◆ Goal of the exercise:
In the court ruling excerpt below, in what year did counsel say the cause of action arose?

◆ Excerpt:
2.The Honourable Court lacks jurisdiction to hear and determine the petition as filed as the subject matter of the case does not fall within its jurisdiction.
3.The Petitioner is attempting to circumvent the law on Limitation of Actions by relying on constitutional provisions having realized that the matter is statute barred under the Parent Acts which give effect to constitutional rights.
4.The petition herein as filed does not meet the threshold of a constitutional petition.
5.The petition is bad in law, malafides, frivolous, vexatious and amounts to gross abuse of court process.
2.The Petitioner did not respond to the Notice of Preliminary Objection by way of grounds of opposition or otherwise.
2nd Respondent’s written submissions
3.Counsel submitted on whether the Petitioner’s petition is statute barred under the Public Authorities Limitation Act.
4.Reliance was made on Section 3(2) of the Public Authorities Limitations Act which prohibits actions based on contract against the Government or Local Authority after 3 years from date of accrual of the cause of action.
5.Counsel submitted that limitation of actions was a jurisdictional issue and as the Petitioner’s action is statue barred and the court lacks jurisdiction to entertain it.
6.Reliance was made on the sentiments of the court in Bosire Ogero v Royal Media Services (2015) eKLR underscoring the essence of the law of limitation of actions.
7.Counsel urged that as the cause of action arose in 1982, and the suit was filed over 40 years ago, the doctrine of laches is a relevant consideration in determining whether the court has jurisdiction to hear the case.
8.Further, reliance was made on the sentiments of the court in Edward Akong’o Oyugi & 2 others v Attorney General (2019) eKLR, where the court considered whether a delay of 5 years after the 2010 Constitution was unreasonable and found that the delay had been sufficiently explained.

◆ Data records:
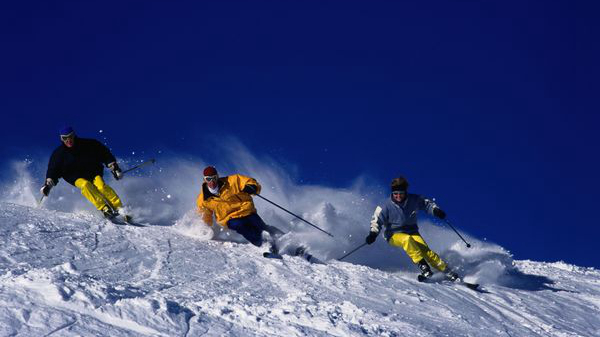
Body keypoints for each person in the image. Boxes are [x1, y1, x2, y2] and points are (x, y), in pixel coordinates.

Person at [365, 176, 459, 281]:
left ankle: (448, 272)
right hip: (393, 234)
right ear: (392, 193)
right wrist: (373, 234)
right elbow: (376, 220)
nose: (398, 196)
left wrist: (436, 210)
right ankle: (424, 267)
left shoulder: (414, 200)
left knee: (426, 251)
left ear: (405, 192)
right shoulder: (385, 206)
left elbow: (427, 204)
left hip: (412, 231)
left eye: (401, 193)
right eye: (395, 194)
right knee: (406, 240)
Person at [196, 166, 284, 255]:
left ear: (217, 176)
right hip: (229, 218)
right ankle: (264, 244)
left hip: (246, 211)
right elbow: (205, 215)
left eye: (214, 178)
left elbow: (249, 182)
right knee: (242, 226)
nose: (212, 182)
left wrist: (252, 187)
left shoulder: (232, 181)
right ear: (204, 180)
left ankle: (284, 239)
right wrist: (206, 228)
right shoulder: (203, 199)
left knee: (260, 226)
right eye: (208, 179)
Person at [41, 126, 125, 218]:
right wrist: (48, 184)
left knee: (101, 186)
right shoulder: (59, 154)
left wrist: (114, 167)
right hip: (74, 176)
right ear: (61, 139)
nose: (68, 140)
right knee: (85, 185)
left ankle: (119, 207)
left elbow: (104, 153)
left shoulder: (88, 144)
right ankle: (104, 208)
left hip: (92, 171)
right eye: (65, 138)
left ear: (74, 135)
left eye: (70, 136)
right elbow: (53, 169)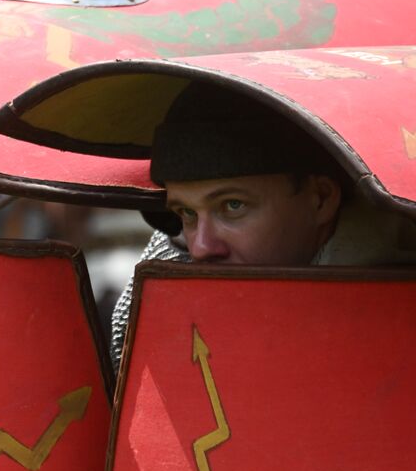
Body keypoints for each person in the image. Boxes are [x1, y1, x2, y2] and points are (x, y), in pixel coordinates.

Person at [109, 82, 416, 365]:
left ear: (320, 199)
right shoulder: (165, 280)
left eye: (232, 205)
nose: (201, 248)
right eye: (187, 213)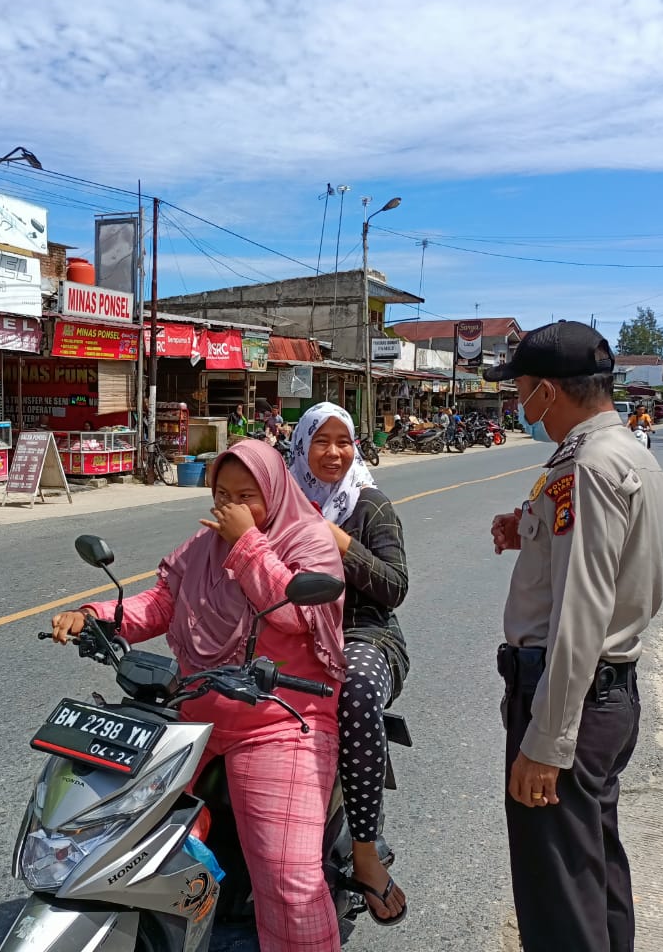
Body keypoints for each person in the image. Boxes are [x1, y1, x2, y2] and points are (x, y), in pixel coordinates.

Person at [48, 440, 346, 952]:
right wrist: (97, 615)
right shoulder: (203, 546)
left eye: (247, 496)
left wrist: (248, 543)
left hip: (279, 721)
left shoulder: (309, 538)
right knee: (106, 838)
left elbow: (294, 615)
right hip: (194, 716)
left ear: (274, 490)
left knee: (289, 883)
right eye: (222, 494)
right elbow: (161, 602)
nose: (231, 508)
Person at [484, 321, 663, 952]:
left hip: (571, 695)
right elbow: (612, 566)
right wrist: (526, 530)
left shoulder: (587, 466)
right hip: (607, 693)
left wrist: (547, 738)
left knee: (557, 891)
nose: (518, 405)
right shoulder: (625, 452)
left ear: (548, 392)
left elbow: (581, 612)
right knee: (591, 868)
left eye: (521, 390)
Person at [288, 403, 410, 925]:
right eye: (321, 440)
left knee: (355, 689)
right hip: (292, 634)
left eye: (343, 440)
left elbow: (395, 588)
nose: (334, 452)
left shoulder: (370, 505)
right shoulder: (280, 503)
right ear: (300, 445)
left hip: (365, 636)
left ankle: (364, 853)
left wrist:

◆ Exercise result:
1982